>>>

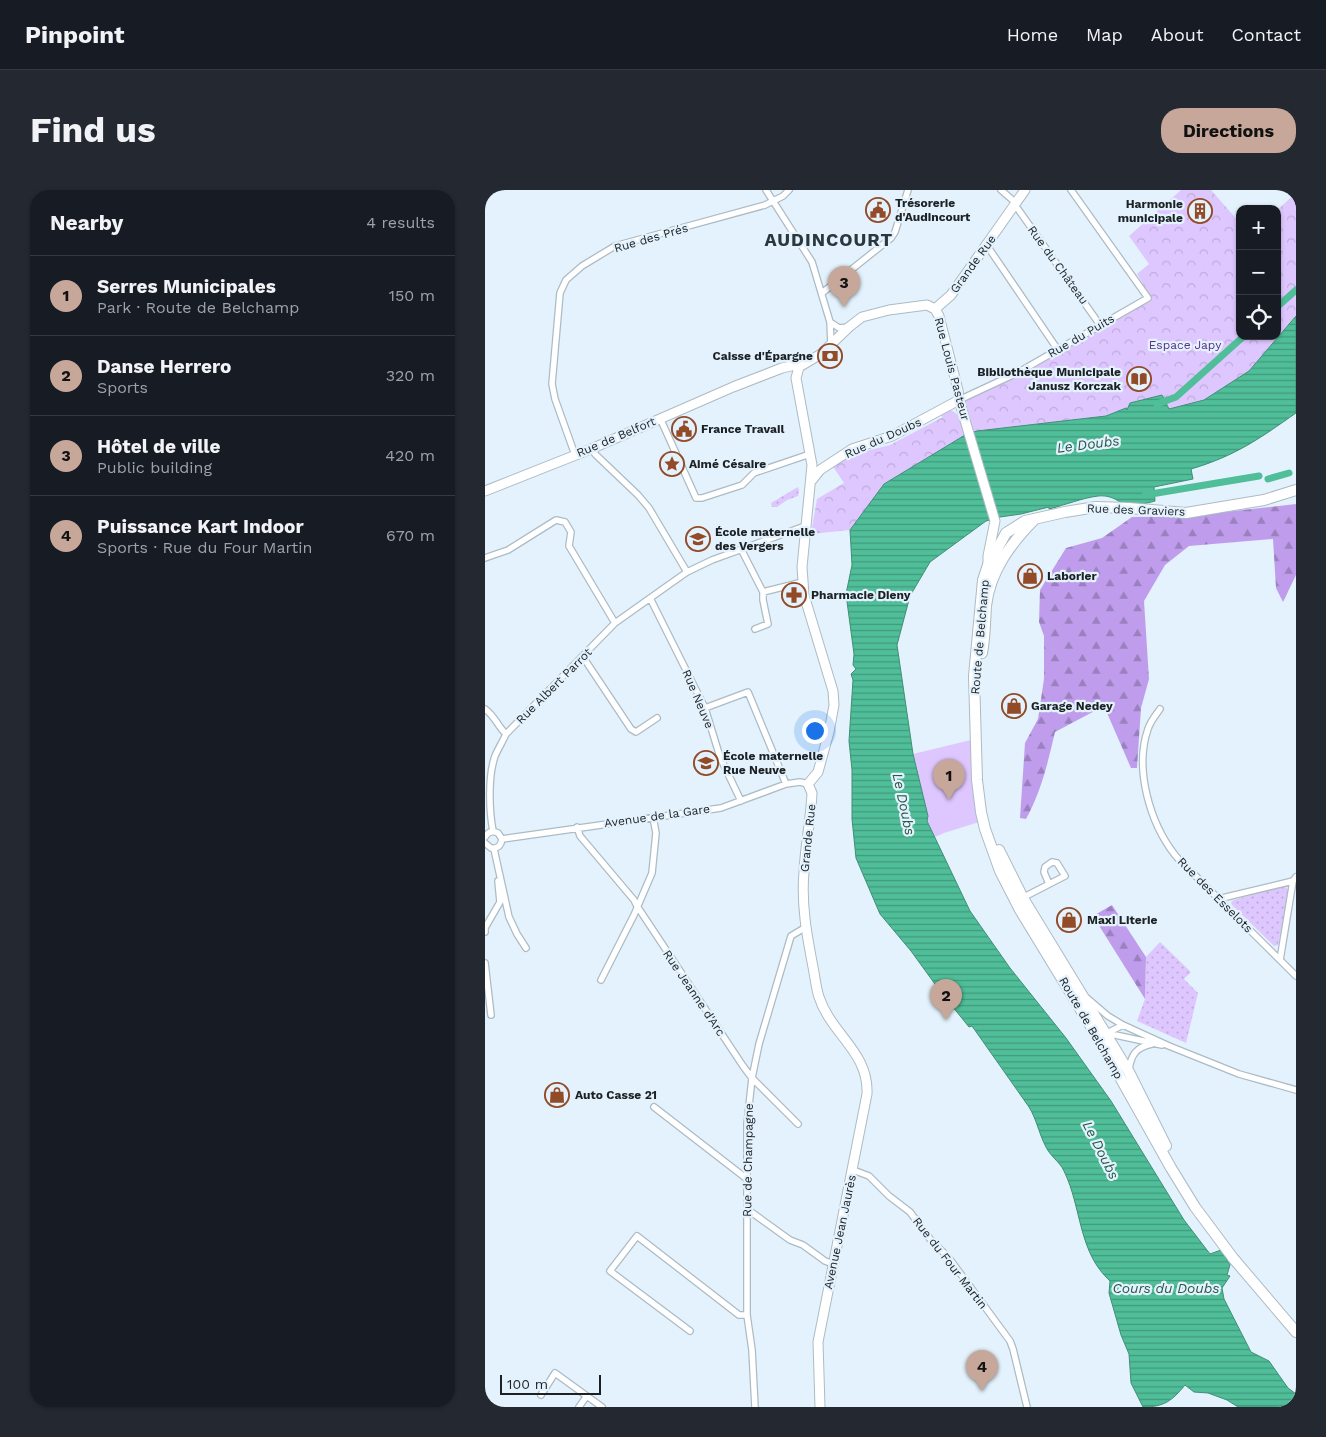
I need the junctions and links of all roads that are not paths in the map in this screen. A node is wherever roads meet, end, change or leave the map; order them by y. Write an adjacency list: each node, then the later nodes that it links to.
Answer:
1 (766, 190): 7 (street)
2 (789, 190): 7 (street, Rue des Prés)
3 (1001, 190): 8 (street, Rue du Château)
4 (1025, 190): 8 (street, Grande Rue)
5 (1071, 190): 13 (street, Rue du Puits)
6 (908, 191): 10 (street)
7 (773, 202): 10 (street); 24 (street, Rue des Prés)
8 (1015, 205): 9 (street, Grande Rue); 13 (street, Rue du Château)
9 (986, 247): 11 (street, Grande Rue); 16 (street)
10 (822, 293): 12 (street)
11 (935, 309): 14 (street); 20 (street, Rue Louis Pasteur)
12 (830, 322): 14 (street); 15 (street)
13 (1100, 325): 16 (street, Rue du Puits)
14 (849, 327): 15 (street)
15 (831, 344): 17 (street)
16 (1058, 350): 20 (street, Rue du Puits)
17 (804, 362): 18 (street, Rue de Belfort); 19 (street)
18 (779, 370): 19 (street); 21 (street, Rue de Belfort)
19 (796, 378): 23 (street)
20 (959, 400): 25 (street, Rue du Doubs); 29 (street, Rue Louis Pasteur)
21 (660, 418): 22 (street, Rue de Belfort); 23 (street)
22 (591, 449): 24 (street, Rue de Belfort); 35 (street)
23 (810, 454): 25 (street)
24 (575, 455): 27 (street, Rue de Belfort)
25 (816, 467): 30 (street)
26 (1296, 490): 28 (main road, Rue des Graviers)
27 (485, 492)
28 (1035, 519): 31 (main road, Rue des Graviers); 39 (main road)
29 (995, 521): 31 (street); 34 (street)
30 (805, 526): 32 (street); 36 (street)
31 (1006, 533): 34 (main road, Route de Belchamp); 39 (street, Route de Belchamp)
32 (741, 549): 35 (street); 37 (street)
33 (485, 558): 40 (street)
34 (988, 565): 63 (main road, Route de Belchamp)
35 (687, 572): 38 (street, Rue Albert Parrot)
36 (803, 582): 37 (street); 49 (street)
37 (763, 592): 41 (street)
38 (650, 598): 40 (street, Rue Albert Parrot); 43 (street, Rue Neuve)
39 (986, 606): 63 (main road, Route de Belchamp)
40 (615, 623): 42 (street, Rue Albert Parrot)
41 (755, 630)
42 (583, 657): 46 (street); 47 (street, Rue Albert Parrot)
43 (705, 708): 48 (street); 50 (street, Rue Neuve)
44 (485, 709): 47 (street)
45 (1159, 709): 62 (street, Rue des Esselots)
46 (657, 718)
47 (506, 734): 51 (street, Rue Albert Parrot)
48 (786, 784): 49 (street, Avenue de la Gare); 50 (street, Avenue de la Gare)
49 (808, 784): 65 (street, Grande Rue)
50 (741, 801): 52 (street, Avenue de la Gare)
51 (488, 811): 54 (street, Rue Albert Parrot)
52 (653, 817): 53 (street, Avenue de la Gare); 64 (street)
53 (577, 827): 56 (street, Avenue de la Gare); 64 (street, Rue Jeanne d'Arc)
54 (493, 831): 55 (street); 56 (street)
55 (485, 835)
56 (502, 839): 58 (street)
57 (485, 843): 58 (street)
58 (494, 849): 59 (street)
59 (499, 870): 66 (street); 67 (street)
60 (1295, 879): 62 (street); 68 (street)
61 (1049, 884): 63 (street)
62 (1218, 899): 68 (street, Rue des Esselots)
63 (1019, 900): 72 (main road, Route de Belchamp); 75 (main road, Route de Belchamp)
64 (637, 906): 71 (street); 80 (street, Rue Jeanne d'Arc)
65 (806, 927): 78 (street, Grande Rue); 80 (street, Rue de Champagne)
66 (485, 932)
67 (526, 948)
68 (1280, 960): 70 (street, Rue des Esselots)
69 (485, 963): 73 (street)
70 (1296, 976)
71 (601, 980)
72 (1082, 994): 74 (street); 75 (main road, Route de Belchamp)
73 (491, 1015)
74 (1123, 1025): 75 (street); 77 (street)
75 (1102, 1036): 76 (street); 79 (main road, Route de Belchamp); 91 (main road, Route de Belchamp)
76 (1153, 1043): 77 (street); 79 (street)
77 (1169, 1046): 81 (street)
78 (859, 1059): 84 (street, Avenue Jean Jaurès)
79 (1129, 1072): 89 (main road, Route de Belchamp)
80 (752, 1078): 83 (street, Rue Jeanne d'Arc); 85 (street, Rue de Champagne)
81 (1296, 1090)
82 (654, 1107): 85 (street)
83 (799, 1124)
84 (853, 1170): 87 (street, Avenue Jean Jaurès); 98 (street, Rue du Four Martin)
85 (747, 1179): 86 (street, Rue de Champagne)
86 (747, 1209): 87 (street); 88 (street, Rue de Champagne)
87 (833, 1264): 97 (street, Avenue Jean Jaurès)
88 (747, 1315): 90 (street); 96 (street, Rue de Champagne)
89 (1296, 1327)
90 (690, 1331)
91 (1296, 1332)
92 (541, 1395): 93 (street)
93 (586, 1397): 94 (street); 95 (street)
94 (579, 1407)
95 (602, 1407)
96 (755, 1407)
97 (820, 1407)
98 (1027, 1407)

<<<

## Exercise requirements
Leaving the pictures out, transcribe the entries above exactly as written.

## Answer box
I need the junctions and links of all roads that are not paths in the map in this screen. A node is wherever roads meet, end, change or leave the map; order them by y. Write an adjacency list: each node, then the later nodes that it links to.
Answer:
1 (766, 190): 7 (street)
2 (789, 190): 7 (street, Rue des Prés)
3 (1001, 190): 8 (street, Rue du Château)
4 (1025, 190): 8 (street, Grande Rue)
5 (1071, 190): 13 (street, Rue du Puits)
6 (908, 191): 10 (street)
7 (773, 202): 10 (street); 24 (street, Rue des Prés)
8 (1015, 205): 9 (street, Grande Rue); 13 (street, Rue du Château)
9 (986, 247): 11 (street, Grande Rue); 16 (street)
10 (822, 293): 12 (street)
11 (935, 309): 14 (street); 20 (street, Rue Louis Pasteur)
12 (830, 322): 14 (street); 15 (street)
13 (1100, 325): 16 (street, Rue du Puits)
14 (849, 327): 15 (street)
15 (831, 344): 17 (street)
16 (1058, 350): 20 (street, Rue du Puits)
17 (804, 362): 18 (street, Rue de Belfort); 19 (street)
18 (779, 370): 19 (street); 21 (street, Rue de Belfort)
19 (796, 378): 23 (street)
20 (959, 400): 25 (street, Rue du Doubs); 29 (street, Rue Louis Pasteur)
21 (660, 418): 22 (street, Rue de Belfort); 23 (street)
22 (591, 449): 24 (street, Rue de Belfort); 35 (street)
23 (810, 454): 25 (street)
24 (575, 455): 27 (street, Rue de Belfort)
25 (816, 467): 30 (street)
26 (1296, 490): 28 (main road, Rue des Graviers)
27 (485, 492)
28 (1035, 519): 31 (main road, Rue des Graviers); 39 (main road)
29 (995, 521): 31 (street); 34 (street)
30 (805, 526): 32 (street); 36 (street)
31 (1006, 533): 34 (main road, Route de Belchamp); 39 (street, Route de Belchamp)
32 (741, 549): 35 (street); 37 (street)
33 (485, 558): 40 (street)
34 (988, 565): 63 (main road, Route de Belchamp)
35 (687, 572): 38 (street, Rue Albert Parrot)
36 (803, 582): 37 (street); 49 (street)
37 (763, 592): 41 (street)
38 (650, 598): 40 (street, Rue Albert Parrot); 43 (street, Rue Neuve)
39 (986, 606): 63 (main road, Route de Belchamp)
40 (615, 623): 42 (street, Rue Albert Parrot)
41 (755, 630)
42 (583, 657): 46 (street); 47 (street, Rue Albert Parrot)
43 (705, 708): 48 (street); 50 (street, Rue Neuve)
44 (485, 709): 47 (street)
45 (1159, 709): 62 (street, Rue des Esselots)
46 (657, 718)
47 (506, 734): 51 (street, Rue Albert Parrot)
48 (786, 784): 49 (street, Avenue de la Gare); 50 (street, Avenue de la Gare)
49 (808, 784): 65 (street, Grande Rue)
50 (741, 801): 52 (street, Avenue de la Gare)
51 (488, 811): 54 (street, Rue Albert Parrot)
52 (653, 817): 53 (street, Avenue de la Gare); 64 (street)
53 (577, 827): 56 (street, Avenue de la Gare); 64 (street, Rue Jeanne d'Arc)
54 (493, 831): 55 (street); 56 (street)
55 (485, 835)
56 (502, 839): 58 (street)
57 (485, 843): 58 (street)
58 (494, 849): 59 (street)
59 (499, 870): 66 (street); 67 (street)
60 (1295, 879): 62 (street); 68 (street)
61 (1049, 884): 63 (street)
62 (1218, 899): 68 (street, Rue des Esselots)
63 (1019, 900): 72 (main road, Route de Belchamp); 75 (main road, Route de Belchamp)
64 (637, 906): 71 (street); 80 (street, Rue Jeanne d'Arc)
65 (806, 927): 78 (street, Grande Rue); 80 (street, Rue de Champagne)
66 (485, 932)
67 (526, 948)
68 (1280, 960): 70 (street, Rue des Esselots)
69 (485, 963): 73 (street)
70 (1296, 976)
71 (601, 980)
72 (1082, 994): 74 (street); 75 (main road, Route de Belchamp)
73 (491, 1015)
74 (1123, 1025): 75 (street); 77 (street)
75 (1102, 1036): 76 (street); 79 (main road, Route de Belchamp); 91 (main road, Route de Belchamp)
76 (1153, 1043): 77 (street); 79 (street)
77 (1169, 1046): 81 (street)
78 (859, 1059): 84 (street, Avenue Jean Jaurès)
79 (1129, 1072): 89 (main road, Route de Belchamp)
80 (752, 1078): 83 (street, Rue Jeanne d'Arc); 85 (street, Rue de Champagne)
81 (1296, 1090)
82 (654, 1107): 85 (street)
83 (799, 1124)
84 (853, 1170): 87 (street, Avenue Jean Jaurès); 98 (street, Rue du Four Martin)
85 (747, 1179): 86 (street, Rue de Champagne)
86 (747, 1209): 87 (street); 88 (street, Rue de Champagne)
87 (833, 1264): 97 (street, Avenue Jean Jaurès)
88 (747, 1315): 90 (street); 96 (street, Rue de Champagne)
89 (1296, 1327)
90 (690, 1331)
91 (1296, 1332)
92 (541, 1395): 93 (street)
93 (586, 1397): 94 (street); 95 (street)
94 (579, 1407)
95 (602, 1407)
96 (755, 1407)
97 (820, 1407)
98 (1027, 1407)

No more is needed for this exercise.